The situation at intensive care units (ICU) in German hospitals is unusually tight for the summer months, and certain non-essential operations are being postponed, Gernot Marx, head of the DIVI association of ICU doctors said on Monday.
"We have to take care once more that we work together as one. That means we have to shift staff around, cut free time, and sometimes work a third weekend in a row," Marx told national public broadcaster ZDF.
Elective surgery was being postponed to ensure that emergency treatment was available when needed, he said.
Speaking over the weekend, Marx said that 55% of ICUs were no longer operating as normal. He pointed to a number of factors, including twice as many Covid-19 patients in ICUs as at the same time last year, almost 2,000 fewer ICU beds available and many hospital staff off sick.
"I wouldn't call the situation dire, but it is tight, and that is unusual for this time in the summer, when it is usually a bit quieter," Marx said. The ICU situation felt much as it usually was in autumn and winter.

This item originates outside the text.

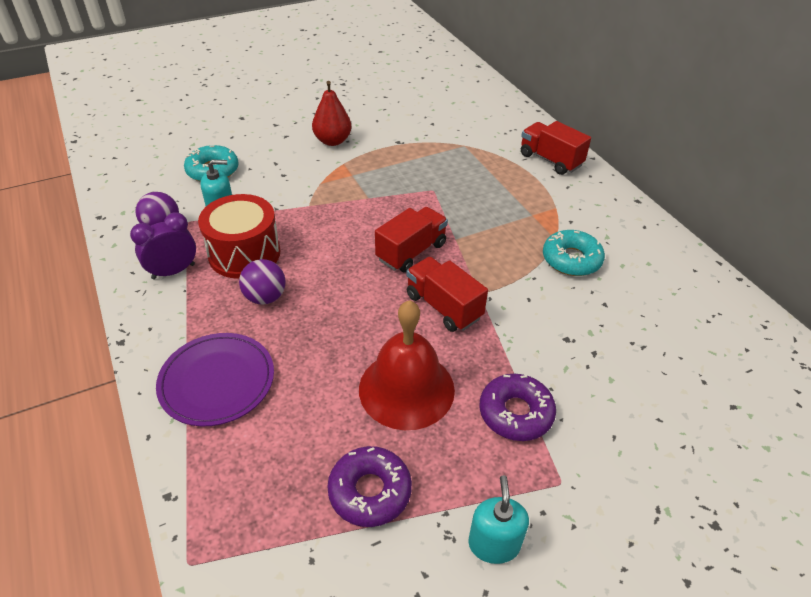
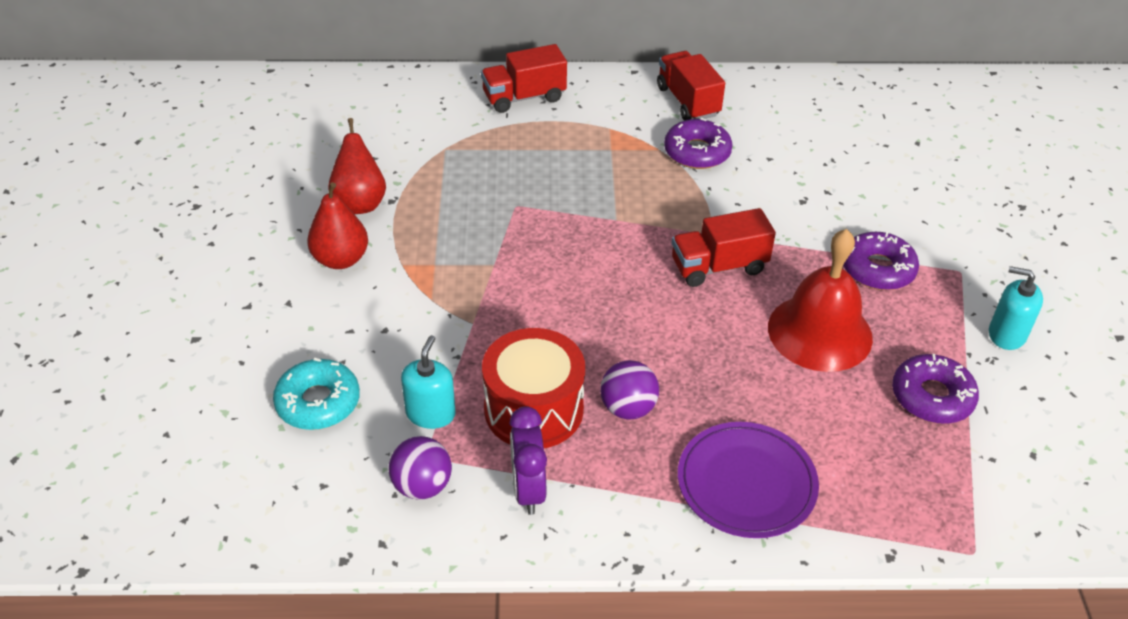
camera: 65 degrees left, 0 degrees up
red truck [375,207,448,273] -> red truck moved to [657,51,725,121]
turquoise donut [543,230,605,276] -> purple donut [664,118,733,169]
none -> red pear [328,118,386,214]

More generally, it was time for health-care professions to be made more attractive in Germany, he said.
Christian Karagiannidis, a government advisor on the coronavirus and a DIVI scientific expert, has reached a similar conclusion, describing the ICU situation as tight but not dire in remarks to the Süddeutsche Zeitung national daily.
He added: "I've never seen so many staff off as a result of Covid as in this wave."